START Excerpted passage

I am trying to replace the multiple simultaneous repetition of patterns.
Suppose following is the text with the pattern user.
user user please sort situation time bound manner present officer ha moral courage to interest of public of expect political leadership order always absolutely right thing http
Here I want such occurrence of user in this case user user to be replaced with user . Condition being that the user repetition should be adjacent to each other.
For example if the sentence was:
user user user please user user sort situation time bound manner present officer ha moral courage to interest of public of expect political leadership order always absolutely right thing http
I want user user user and user user each to be replaced with user
What I have come up with so far is this:
re.findall(r'[user\s] ',text)

END Excerpted passage

To do
#1 Answer these questions about the forum post:
(a) Which word is repeated in the sample text?
(b) What condition must the repetitions meet to be replaced?
(c) What code has the poster come up with so far?
#2 Report each line of the listing that contains the string "réparation".

START Study material

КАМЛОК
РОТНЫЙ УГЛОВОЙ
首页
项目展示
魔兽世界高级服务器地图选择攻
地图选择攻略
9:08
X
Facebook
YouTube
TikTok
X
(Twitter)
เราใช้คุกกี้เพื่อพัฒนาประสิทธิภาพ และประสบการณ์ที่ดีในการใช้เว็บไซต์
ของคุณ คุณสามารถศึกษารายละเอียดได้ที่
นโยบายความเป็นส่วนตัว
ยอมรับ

END Study material
START Study material

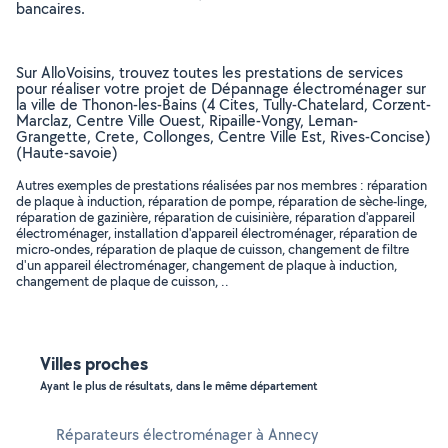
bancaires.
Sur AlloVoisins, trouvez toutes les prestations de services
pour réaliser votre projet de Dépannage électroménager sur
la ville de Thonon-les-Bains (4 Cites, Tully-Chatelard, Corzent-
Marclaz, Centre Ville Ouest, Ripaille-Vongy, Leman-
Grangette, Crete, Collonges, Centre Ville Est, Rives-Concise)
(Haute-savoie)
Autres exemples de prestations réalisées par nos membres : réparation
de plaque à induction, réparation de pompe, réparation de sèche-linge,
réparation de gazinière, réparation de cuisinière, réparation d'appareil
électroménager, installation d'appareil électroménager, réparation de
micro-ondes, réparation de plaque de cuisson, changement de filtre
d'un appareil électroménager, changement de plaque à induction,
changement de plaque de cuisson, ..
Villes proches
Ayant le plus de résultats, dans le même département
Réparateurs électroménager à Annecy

END Study material

Answers for the tasks
#1
(a) user
(b) The repetitions must be adjacent to each other.
(c) re.findall(r'[user\s] ',text)

#2
Autres exemples de prestations réalisées par nos membres : réparation
de plaque à induction, réparation de pompe, réparation de sèche-linge,
réparation de gazinière, réparation de cuisinière, réparation d'appareil
électroménager, installation d'appareil électroménager, réparation de
micro-ondes, réparation de plaque de cuisson, changement de filtre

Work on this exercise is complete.